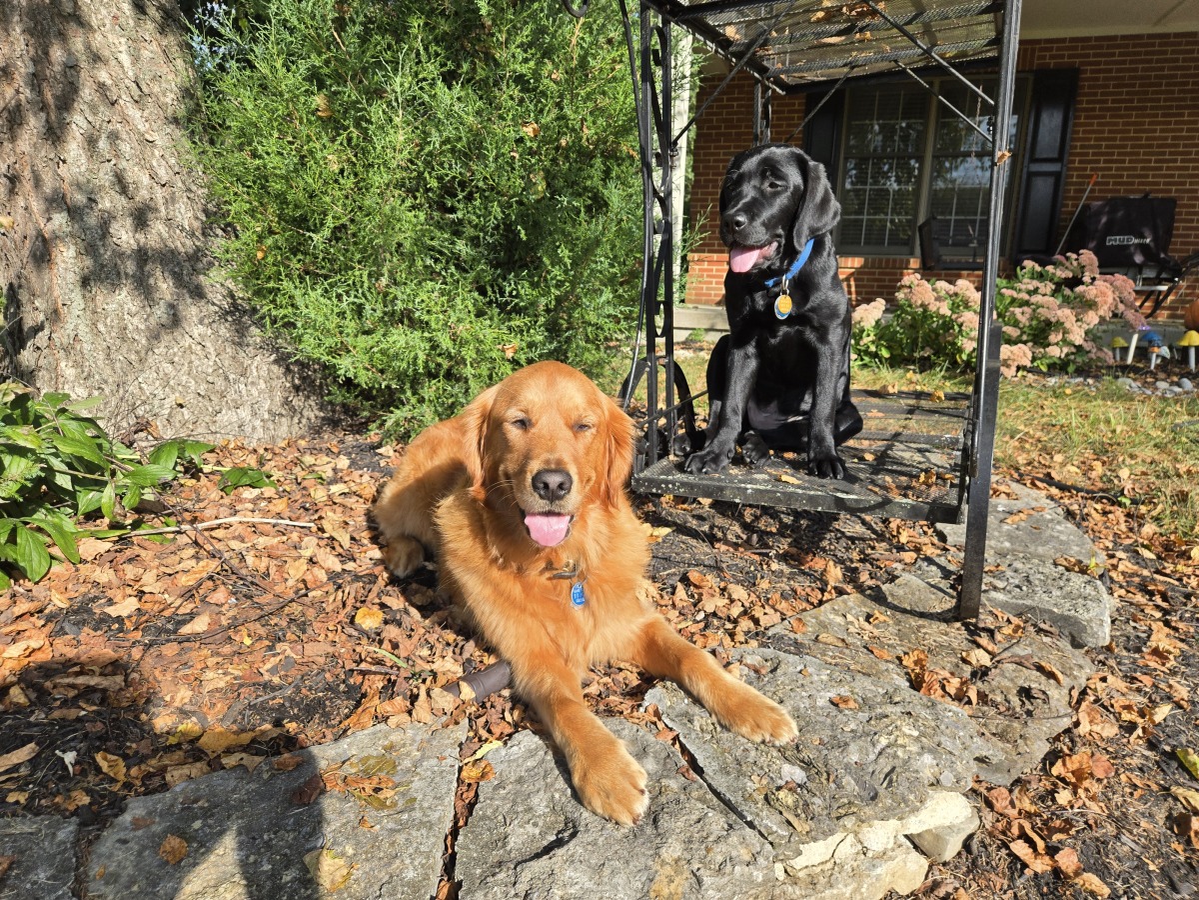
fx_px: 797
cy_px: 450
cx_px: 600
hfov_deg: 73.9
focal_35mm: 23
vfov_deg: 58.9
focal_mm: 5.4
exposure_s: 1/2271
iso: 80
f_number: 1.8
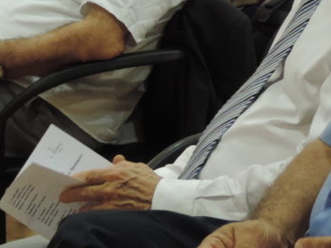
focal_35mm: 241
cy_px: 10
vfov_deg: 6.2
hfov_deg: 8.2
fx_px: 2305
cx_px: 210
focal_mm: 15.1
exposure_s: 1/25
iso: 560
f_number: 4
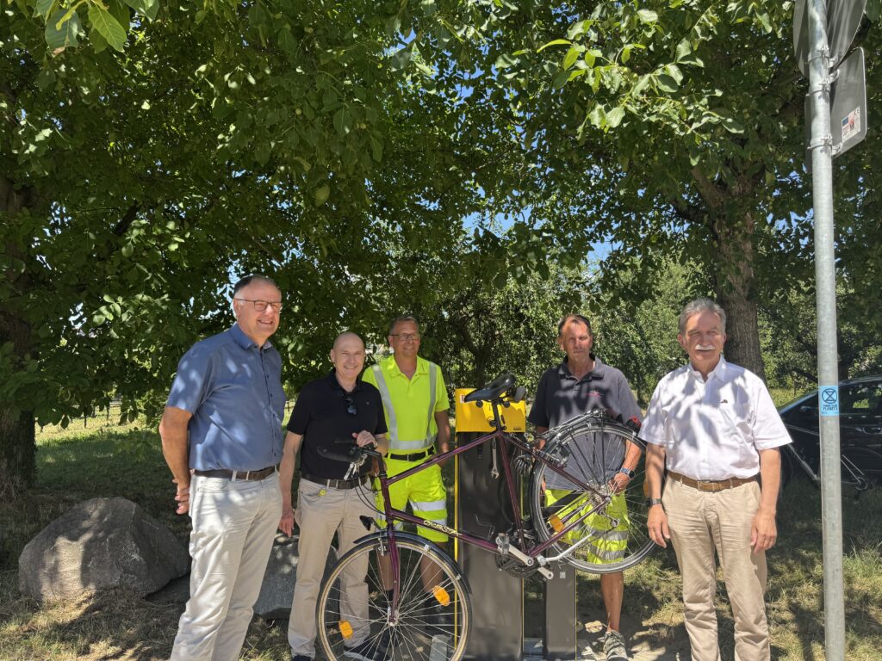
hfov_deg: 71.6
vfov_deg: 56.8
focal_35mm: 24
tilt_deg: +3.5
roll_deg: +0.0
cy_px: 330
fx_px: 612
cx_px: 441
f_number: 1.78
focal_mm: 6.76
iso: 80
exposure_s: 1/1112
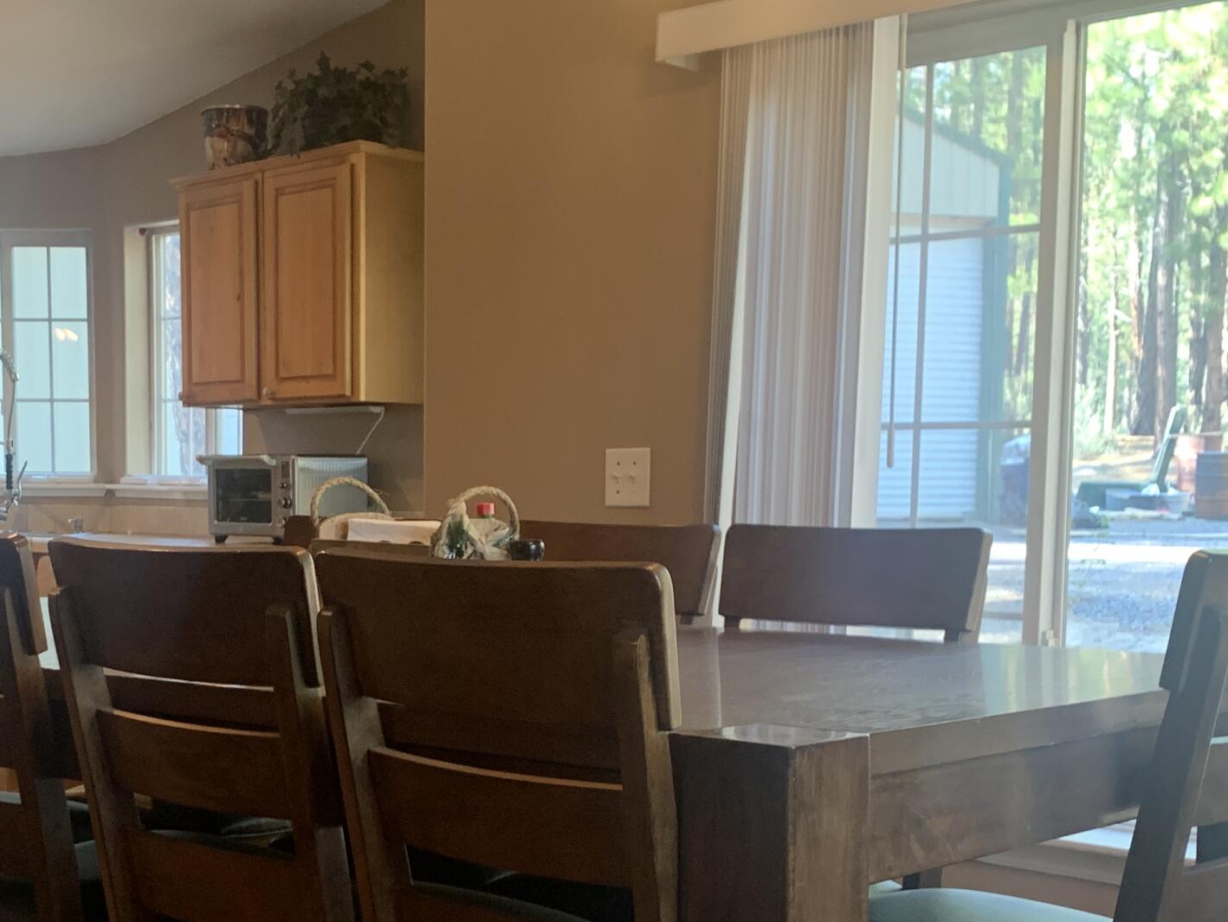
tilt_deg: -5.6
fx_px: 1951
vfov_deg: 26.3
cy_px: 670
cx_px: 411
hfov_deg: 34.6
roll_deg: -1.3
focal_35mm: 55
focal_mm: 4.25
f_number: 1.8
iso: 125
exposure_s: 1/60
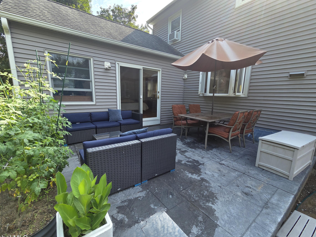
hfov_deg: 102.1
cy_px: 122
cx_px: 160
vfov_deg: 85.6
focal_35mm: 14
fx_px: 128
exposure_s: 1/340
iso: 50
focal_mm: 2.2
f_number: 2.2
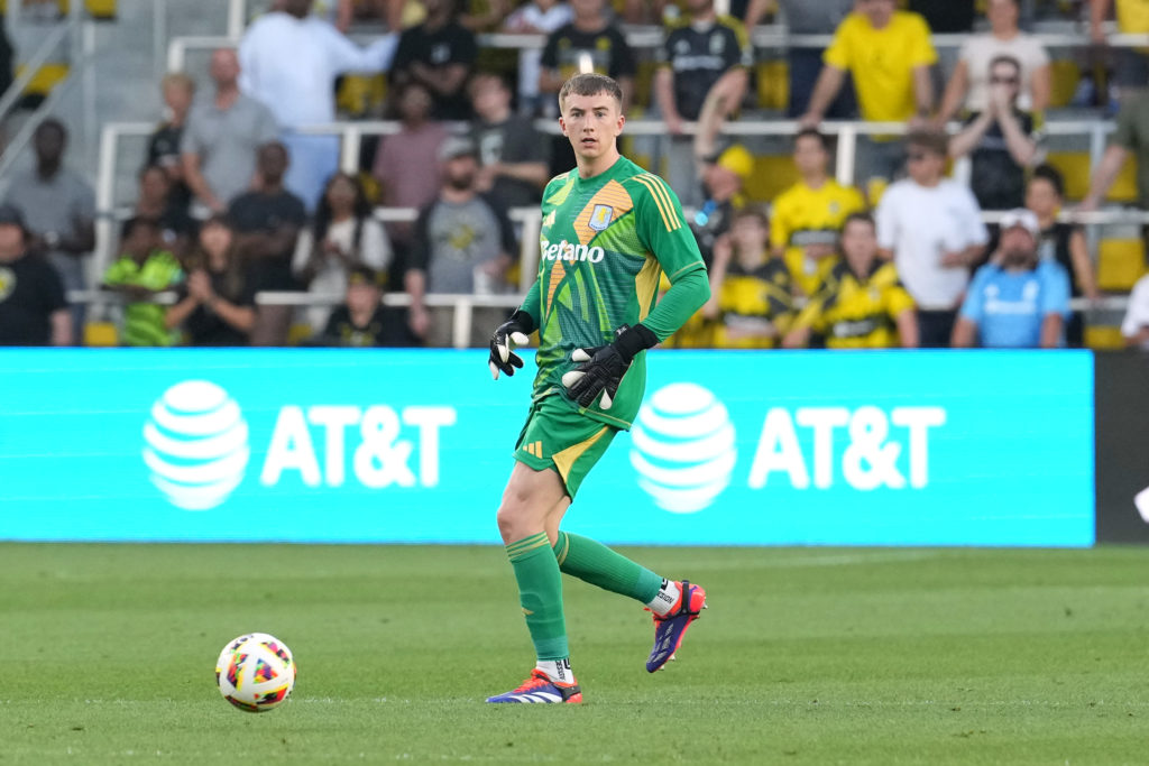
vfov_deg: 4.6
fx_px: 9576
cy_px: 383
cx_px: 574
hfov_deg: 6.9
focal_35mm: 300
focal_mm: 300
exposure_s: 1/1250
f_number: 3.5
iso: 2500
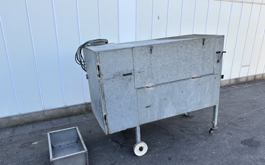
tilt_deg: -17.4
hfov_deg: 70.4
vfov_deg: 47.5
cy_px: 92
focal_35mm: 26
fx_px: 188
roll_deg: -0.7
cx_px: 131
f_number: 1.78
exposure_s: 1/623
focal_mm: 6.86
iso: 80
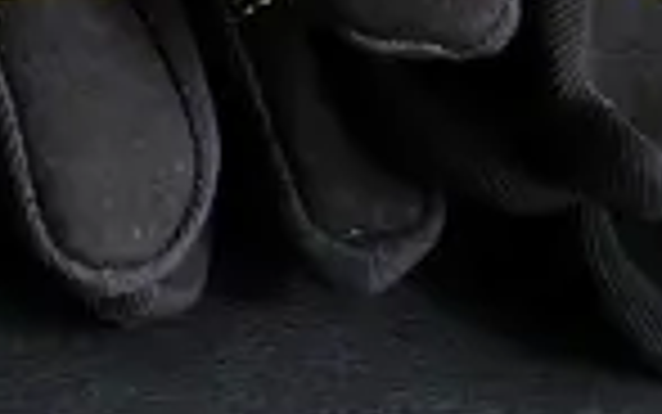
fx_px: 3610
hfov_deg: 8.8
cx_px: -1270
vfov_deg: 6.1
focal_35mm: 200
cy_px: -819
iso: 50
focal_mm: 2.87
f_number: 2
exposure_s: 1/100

# Exercise aim:
What is needed here is an exact copy of every record, with the pictures left out.

# Solution:
fx_px: 797
cy_px: 450
cx_px: 600
hfov_deg: 73.9
focal_35mm: 23
vfov_deg: 58.9
focal_mm: 5.4
exposure_s: 1/2271
iso: 80
f_number: 1.8
focal_35mm: 241
cy_px: 10
vfov_deg: 6.2
hfov_deg: 8.2
fx_px: 2305
cx_px: 210
focal_mm: 15.1
exposure_s: 1/25
iso: 560
f_number: 4
hfov_deg: 71.6
vfov_deg: 56.8
focal_35mm: 24
tilt_deg: +3.5
roll_deg: +0.0
cy_px: 330
fx_px: 612
cx_px: 441
f_number: 1.78
focal_mm: 6.76
iso: 80
exposure_s: 1/1112
tilt_deg: -5.6
fx_px: 1951
vfov_deg: 26.3
cy_px: 670
cx_px: 411
hfov_deg: 34.6
roll_deg: -1.3
focal_35mm: 55
focal_mm: 4.25
f_number: 1.8
iso: 125
exposure_s: 1/60
hfov_deg: 102.1
cy_px: 122
cx_px: 160
vfov_deg: 85.6
focal_35mm: 14
fx_px: 128
exposure_s: 1/340
iso: 50
focal_mm: 2.2
f_number: 2.2
vfov_deg: 4.6
fx_px: 9576
cy_px: 383
cx_px: 574
hfov_deg: 6.9
focal_35mm: 300
focal_mm: 300
exposure_s: 1/1250
f_number: 3.5
iso: 2500
tilt_deg: -17.4
hfov_deg: 70.4
vfov_deg: 47.5
cy_px: 92
focal_35mm: 26
fx_px: 188
roll_deg: -0.7
cx_px: 131
f_number: 1.78
exposure_s: 1/623
focal_mm: 6.86
iso: 80
fx_px: 3610
hfov_deg: 8.8
cx_px: -1270
vfov_deg: 6.1
focal_35mm: 200
cy_px: -819
iso: 50
focal_mm: 2.87
f_number: 2
exposure_s: 1/100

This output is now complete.